Streamlined Processes for Procuring Entities

Procuring entities benefit from clearer guidelines and a more robust framework for addressing non-compliant bidders. The ability to debar for breaches of integrity and labour non-compliance, coupled with the centralized database, is expected to improve the efficiency and fairness of procurement processes. The amendment also clarifies the period for which debarment can be imposed, typically not exceeding three years for debarment across all entities, and two years for debarment by a single procuring entity.

Updating Procurement Manuals

To ensure consistency and effective implementation, the amendment necessitates corresponding updates to various procurement manuals. This includes the Manual for Procurement of Goods, Consultancy Services, Non-Consultancy Services, and Works. These updates will reflect the revised provisions of Rule 151, ensuring that all procurement practices are aligned with the new regulations.

Important Information

Aspect Previous Provision (GFR, 2017) Amended Provision (Rule 151)
Grounds for Debarment Conviction under Prevention of Corruption Act, 1988; causing loss of life/property or public health threat. Conviction under Prevention of Corruption Act, 1988; Bharatiya Nyaya Sanhita or other laws for loss of life/property or public health threat; repeated failure to pay wages or remit statutory contributions; breach of code of integrity.
Debarment Period (Across Entities) Not exceeding three years. Not exceeding three years.
Debarment Period (By Single Entity) Not exceeding two years for breach of integrity. Not exceeding two years for breach of integrity or failure to pay wages/remit statutory contributions.
Debarment List Maintenance Department of Expenditure (DoE) to maintain a list displayed on Central Public Procurement Portal. DoE to maintain a list displayed on GeM; GeM to maintain a consolidated database. Ministries/Departments to report debarment cases to GeM.
Opportunity to Represent Required. Required.

Conclusion

The recent amendment to Rule 151 of the General Financial Rules, 2017, marks a significant step towards enhancing transparency and accountability in government procurement. By broadening the grounds for debarment and centralizing related information, the rules aim to foster a more equitable and trustworthy bidding environment.

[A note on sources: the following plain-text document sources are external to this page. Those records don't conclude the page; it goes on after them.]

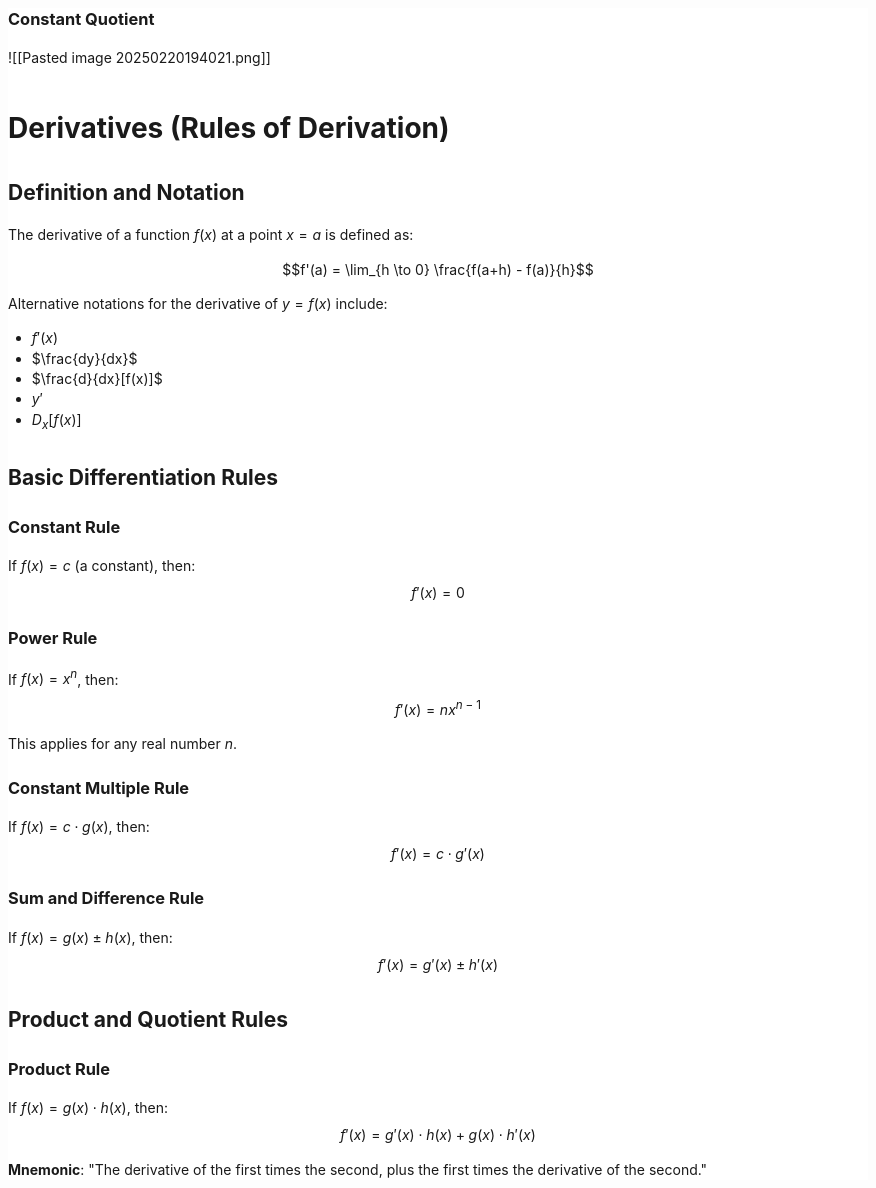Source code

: ---
---


### Constant Quotient
![[Pasted image 20250220194021.png]]
# Derivatives (Rules of Derivation)

## Definition and Notation

The derivative of a function $f(x)$ at a point $x = a$ is defined as:

$$f'(a) = \lim_{h \to 0} \frac{f(a+h) - f(a)}{h}$$

Alternative notations for the derivative of $y = f(x)$ include:
- $f'(x)$
- $\frac{dy}{dx}$
- $\frac{d}{dx}[f(x)]$
- $y'$
- $D_x[f(x)]$

## Basic Differentiation Rules

### Constant Rule
If $f(x) = c$ (a constant), then:
$$f'(x) = 0$$

### Power Rule
If $f(x) = x^n$, then:
$$f'(x) = nx^{n-1}$$

This applies for any real number $n$.

### Constant Multiple Rule
If $f(x) = c \cdot g(x)$, then:
$$f'(x) = c \cdot g'(x)$$

### Sum and Difference Rule
If $f(x) = g(x) \pm h(x)$, then:
$$f'(x) = g'(x) \pm h'(x)$$

## Product and Quotient Rules

### Product Rule
If $f(x) = g(x) \cdot h(x)$, then:
$$f'(x) = g'(x) \cdot h(x) + g(x) \cdot h'(x)$$

**Mnemonic**: "The derivative of the first times the second, plus the first times the derivative of the second."

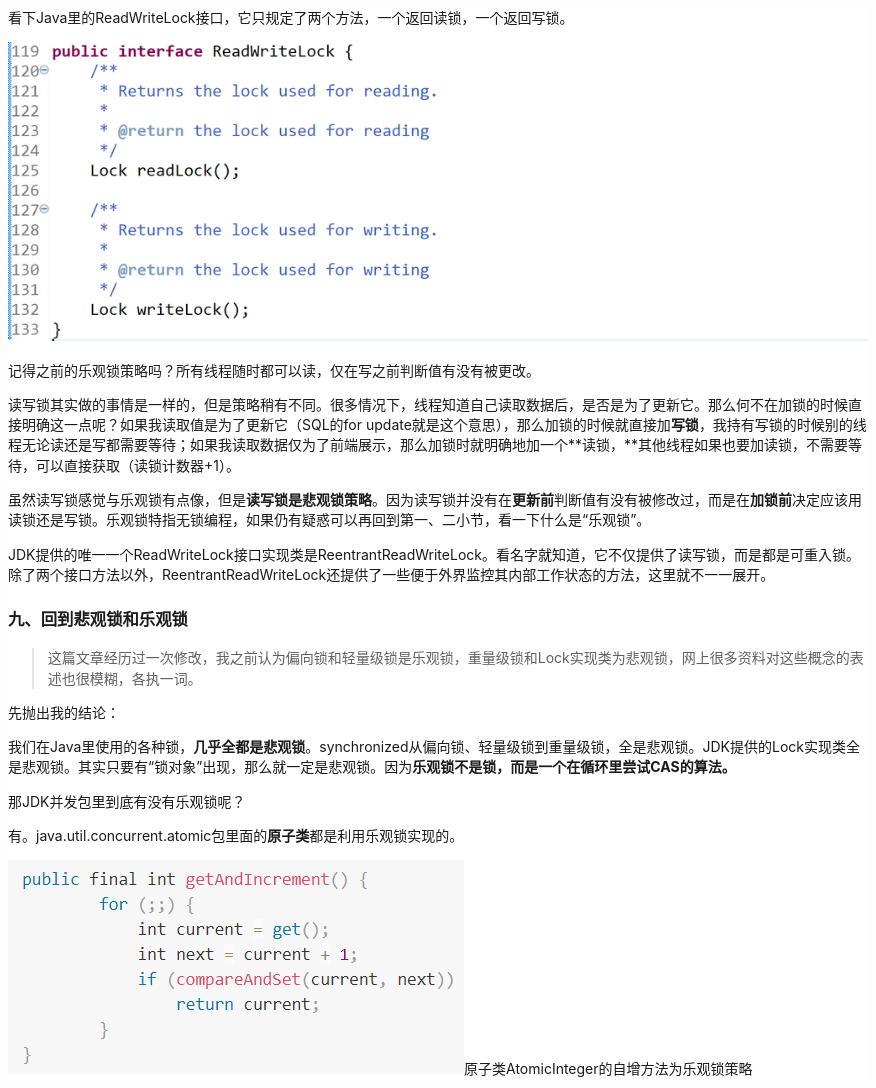 看下Java里的ReadWriteLock接口，它只规定了两个方法，一个返回读锁，一个返回写锁。

![img](java.assets/v2-5ec6ed066c75e59c4f3829ca51db8148_720w.jpg)

记得之前的乐观锁策略吗？所有线程随时都可以读，仅在写之前判断值有没有被更改。

读写锁其实做的事情是一样的，但是策略稍有不同。很多情况下，线程知道自己读取数据后，是否是为了更新它。那么何不在加锁的时候直接明确这一点呢？如果我读取值是为了更新它（SQL的for update就是这个意思），那么加锁的时候就直接加**写锁**，我持有写锁的时候别的线程无论读还是写都需要等待；如果我读取数据仅为了前端展示，那么加锁时就明确地加一个**读锁，**其他线程如果也要加读锁，不需要等待，可以直接获取（读锁计数器+1）。

虽然读写锁感觉与乐观锁有点像，但是**读写锁是悲观锁策略**。因为读写锁并没有在**更新前**判断值有没有被修改过，而是在**加锁前**决定应该用读锁还是写锁。乐观锁特指无锁编程，如果仍有疑惑可以再回到第一、二小节，看一下什么是“乐观锁”。

JDK提供的唯一一个ReadWriteLock接口实现类是ReentrantReadWriteLock。看名字就知道，它不仅提供了读写锁，而是都是可重入锁。 除了两个接口方法以外，ReentrantReadWriteLock还提供了一些便于外界监控其内部工作状态的方法，这里就不一一展开。

### 九、回到悲观锁和乐观锁

> 这篇文章经历过一次修改，我之前认为偏向锁和轻量级锁是乐观锁，重量级锁和Lock实现类为悲观锁，网上很多资料对这些概念的表述也很模糊，各执一词。

先抛出我的结论：

我们在Java里使用的各种锁，**几乎全都是悲观锁**。synchronized从偏向锁、轻量级锁到重量级锁，全是悲观锁。JDK提供的Lock实现类全是悲观锁。其实只要有“锁对象”出现，那么就一定是悲观锁。因为**乐观锁不是锁，而是一个在循环里尝试CAS的算法。**

那JDK并发包里到底有没有乐观锁呢？

有。java.util.concurrent.atomic包里面的**原子类**都是利用乐观锁实现的。

![img](java.assets/v2-98cd919fe09521bac03aa66d6968aeb2_720w.jpg)原子类AtomicInteger的自增方法为乐观锁策略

Frequently Asked Questions

What is the main purpose of the amendment to Rule 151 of GFR, 2017?

The main purpose is to strengthen the integrity of public procurement by expanding the grounds for debarment and improving the management of debarred bidders.

What new offenses can lead to debarment under the amended rule?

Convictions under the Bharatiya Nyaya Sanhita and repeated failures to pay employee wages or statutory contributions related to social security can now lead to debarment.

How long can a bidder be debarred from participating in procurement processes?

A bidder can be debarred for a period not exceeding three years for debarment across all procuring entities, and up to two years for debarment by a single procuring entity.

Who will maintain the list of debarred bidders?

The Department of Expenditure (DoE) will maintain a list, and GeM will maintain a consolidated database of debarred firms.

Does the amendment affect the grounds for debarment due to a breach of integrity?

No, breaching the code of integrity remains a ground for debarment, with the period not exceeding two years by a single procuring entity.

What happens if a bidder fails to pay wages to their employees?

If a bidder fails to pay wages and the procuring entity has to make such payments due to the default, the bidder can be debarred.

Is there any provision for bidders to respond to debarment proceedings?

Yes, bidders will be given a reasonable opportunity to represent against any proposed debarment.

Which procurement manuals are being updated to reflect this amendment?

Manuals for Procurement of Goods, Consultancy Services, Non-Consultancy Services, and Works are being updated.

What is the role of GeM in the new debarment process?

GeM will maintain a consolidated database of debarred firms and will be a central point for information.

Are there any changes to the debarment period for convictions under the Prevention of Corruption Act?

The debarment period remains up to three years for debarment across all entities.